Du er ikke logget ind
Beskrivelse
Machine learning and artificial intelligence (AI) are powerful tools that create predictive models, extract information, and help make complex decisions. They do this by examining an enormous quantity of labeled training data to find patterns too complex for human observation. However, in many real-world applications, well-labeled data can be difficult, expensive, or even impossible to obtain. In some cases, such as when identifying rare objects like new archeological sites or secret enemy military facilities in satellite images, acquiring labels could require months of trained human observers at incredible expense. Other times, as when attempting to predict disease infection during a pandemic such as COVID-19, reliable true labels may be nearly impossible to obtain early on due to lack of testing equipment or other factors. In that scenario, identifying even a small amount of truly negative data may be impossible due to the high false negative rate of available tests. In such problems, it is possible to label a small subset of data as belonging to the class of interest though it is impractical to manually label all data not of interest. We are left with a small set of positive labeled data and a large set of unknown and unlabeled data. Readers will explore this Positive and Unlabeled learning (PU learning) problem in depth.
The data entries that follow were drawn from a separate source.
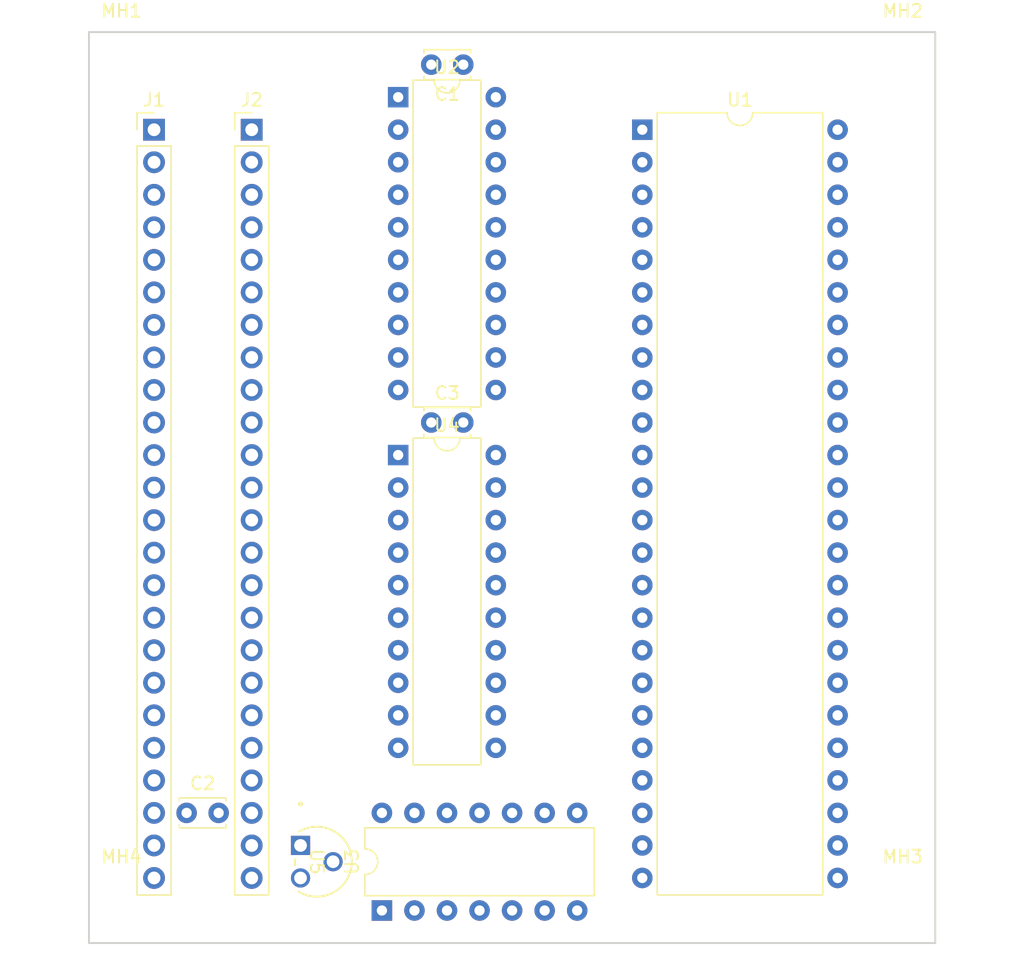
<source format=kicad_pcb>
(kicad_pcb (version 20221018) (generator pcbnew)

  (general
    (thickness 1.6)
  )

  (paper "A4")
  (title_block
    (title "BionicZ8001")
    (company "Tadashi G. Takaoka")
  )

  (layers
    (0 "F.Cu" signal)
    (31 "B.Cu" signal)
    (32 "B.Adhes" user "B.Adhesive")
    (33 "F.Adhes" user "F.Adhesive")
    (34 "B.Paste" user)
    (35 "F.Paste" user)
    (36 "B.SilkS" user "B.Silkscreen")
    (37 "F.SilkS" user "F.Silkscreen")
    (38 "B.Mask" user)
    (39 "F.Mask" user)
    (40 "Dwgs.User" user "User.Drawings")
    (41 "Cmts.User" user "User.Comments")
    (42 "Eco1.User" user "User.Eco1")
    (43 "Eco2.User" user "User.Eco2")
    (44 "Edge.Cuts" user)
    (45 "Margin" user)
    (46 "B.CrtYd" user "B.Courtyard")
    (47 "F.CrtYd" user "F.Courtyard")
    (48 "B.Fab" user)
    (49 "F.Fab" user)
  )

  (setup
    (pad_to_mask_clearance 0.051)
    (solder_mask_min_width 0.25)
    (aux_axis_origin 101 70)
    (grid_origin 101 70)
    (pcbplotparams
      (layerselection 0x00010fc_ffffffff)
      (plot_on_all_layers_selection 0x0000000_00000000)
      (disableapertmacros false)
      (usegerberextensions false)
      (usegerberattributes false)
      (usegerberadvancedattributes false)
      (creategerberjobfile false)
      (dashed_line_dash_ratio 12.000000)
      (dashed_line_gap_ratio 3.000000)
      (svgprecision 6)
      (plotframeref false)
      (viasonmask false)
      (mode 1)
      (useauxorigin false)
      (hpglpennumber 1)
      (hpglpenspeed 20)
      (hpglpendiameter 15.000000)
      (dxfpolygonmode true)
      (dxfimperialunits true)
      (dxfusepcbnewfont true)
      (psnegative false)
      (psa4output false)
      (plotreference true)
      (plotvalue true)
      (plotinvisibletext false)
      (sketchpadsonfab false)
      (subtractmaskfromsilk false)
      (outputformat 1)
      (mirror false)
      (drillshape 1)
      (scaleselection 1)
      (outputdirectory "")
    )
  )

  (net 0 "")
  (net 1 "VCC")
  (net 2 "GND")
  (net 3 "/P46")
  (net 4 "/P34")
  (net 5 "/P35")
  (net 6 "/P36")
  (net 7 "unconnected-(J1-E0-Pad10)")
  (net 8 "/P33")
  (net 9 "/P32")
  (net 10 "/P31")
  (net 11 "/P30")
  (net 12 "/P55")
  (net 13 "/P37")
  (net 14 "/P54")
  (net 15 "/P50")
  (net 16 "/P53")
  (net 17 "/P51")
  (net 18 "/P52")
  (net 19 "unconnected-(U1-~{MI}-Pad8)")
  (net 20 "/P47")
  (net 21 "Net-(U1-~{NMI})")
  (net 22 "Net-(U1-~{RESET})")
  (net 23 "/P20")
  (net 24 "/P21")
  (net 25 "/P22")
  (net 26 "/P23")
  (net 27 "/P24")
  (net 28 "/P25")
  (net 29 "unconnected-(U1-~{MO}-Pad17)")
  (net 30 "/P26")
  (net 31 "/P17")
  (net 32 "/P27")
  (net 33 "/P16")
  (net 34 "Net-(U1-ST3)")
  (net 35 "/P15")
  (net 36 "/P40")
  (net 37 "/P14")
  (net 38 "/P41")
  (net 39 "/P13")
  (net 40 "/P42")
  (net 41 "/P12")
  (net 42 "/P43")
  (net 43 "/P11")
  (net 44 "/P44")
  (net 45 "/P10")
  (net 46 "/P45")
  (net 47 "Net-(U1-ST2)")
  (net 48 "Net-(U1-ST1)")
  (net 49 "Net-(U1-ST0)")
  (net 50 "Net-(U1-SN3)")
  (net 51 "Net-(U1-SN1)")
  (net 52 "Net-(U1-SN0)")
  (net 53 "Net-(U1-~{BUSACK})")
  (net 54 "Net-(U1-N{slash}~{S})")
  (net 55 "Net-(U1-B{slash}~{W})")
  (net 56 "unconnected-(U1-NC-Pad33)")
  (net 57 "Net-(U1-CLOCK)")
  (net 58 "Net-(U1-SN2)")
  (net 59 "Net-(U1-SN4)")
  (net 60 "Net-(U1-SN5)")
  (net 61 "Net-(U1-SN6)")
  (net 62 "unconnected-(U4-Y7-Pad11)")
  (net 63 "unconnected-(J1-15V-Pad19)")
  (net 64 "Net-(J2-P57)")
  (net 65 "unconnected-(J2-P56-Pad27)")
  (net 66 "unconnected-(J2-15V-Pad30)")
  (net 67 "unconnected-(J2-E1-Pad39)")
  (net 68 "unconnected-(U2-Y7-Pad11)")
  (net 69 "unconnected-(U3-4Y-Pad11)")

  (footprint "MountingHole:MountingHole_3.2mm_M3" (layer "F.Cu") (at 101 70))

  (footprint "MountingHole:MountingHole_3.2mm_M3" (layer "F.Cu") (at 161.96 70))

  (footprint "MountingHole:MountingHole_3.2mm_M3" (layer "F.Cu") (at 161.96 136.04))

  (footprint "MountingHole:MountingHole_3.2mm_M3" (layer "F.Cu") (at 101 136.04))

  (footprint "Package_DIP:DIP-14_W7.62mm" (layer "F.Cu") (at 121.32 136.04 90))

  (footprint "Package_DIP:DIP-20_W7.62mm" (layer "F.Cu") (at 122.59 72.54))

  (footprint "Package_DIP:DIP-20_W7.62mm" (layer "F.Cu") (at 122.59 100.48))

  (footprint "Package_DIP:DIP-48_W15.24mm" (layer "F.Cu") (at 141.64 75.08))

  (footprint "Capacitor_THT:C_Disc_D3.4mm_W2.1mm_P2.50mm" (layer "F.Cu") (at 106.08 128.42))

  (footprint "microchip:TO-92_MC_MCH" (layer "F.Cu") (at 114.97 130.96 -90))

  (footprint "connector:Bionic-P245_Vertical" (layer "F.Cu") (at 111.16 75.08))

  (footprint "Capacitor_THT:C_Disc_D3.4mm_W2.1mm_P2.50mm" (layer "F.Cu") (at 127.67 70 180))

  (footprint "connector:Bionic-P135_Vertical" (layer "F.Cu") (at 103.54 75.08))

  (footprint "Capacitor_THT:C_Disc_D3.4mm_W2.1mm_P2.50mm" (layer "F.Cu") (at 125.17 97.94))

  (gr_line (start 98.46 138.58) (end 98.46 67.46)
    (stroke (width 0.15) (type solid)) (layer "Edge.Cuts") (tstamp 00000000-0000-0000-0000-0000618aa84d))
  (gr_line (start 164.5 67.46) (end 164.5 138.58)
    (stroke (width 0.15) (type solid)) (layer "Edge.Cuts") (tstamp 2a287be7-11fa-4895-999c-6c7a2ba05947))
  (gr_line (start 98.46 67.46) (end 164.5 67.46)
    (stroke (width 0.15) (type solid)) (layer "Edge.Cuts") (tstamp d414a501-c723-4027-b3dc-dc55b30c6bfc))
  (gr_line (start 164.5 138.58) (end 98.46 138.58)
    (stroke (width 0.15) (type solid)) (layer "Edge.Cuts") (tstamp e8743a2a-90b5-4dff-bf20-6eb4544d0cb0))

)

</source>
The book rigorously defines the PU learning problem, discusses several common assumptions that are frequently made about the problem and their implications, and considers how to evaluate solutions for this problem before describing several of the most popular algorithms to solve this problem. It explores several uses for PU learning including applications in biological/medical, business, security, and signal processing. This book also provides high-level summaries of several related learning problems such as one-class classification, anomaly detection, and noisy learning and their relation to PU learning.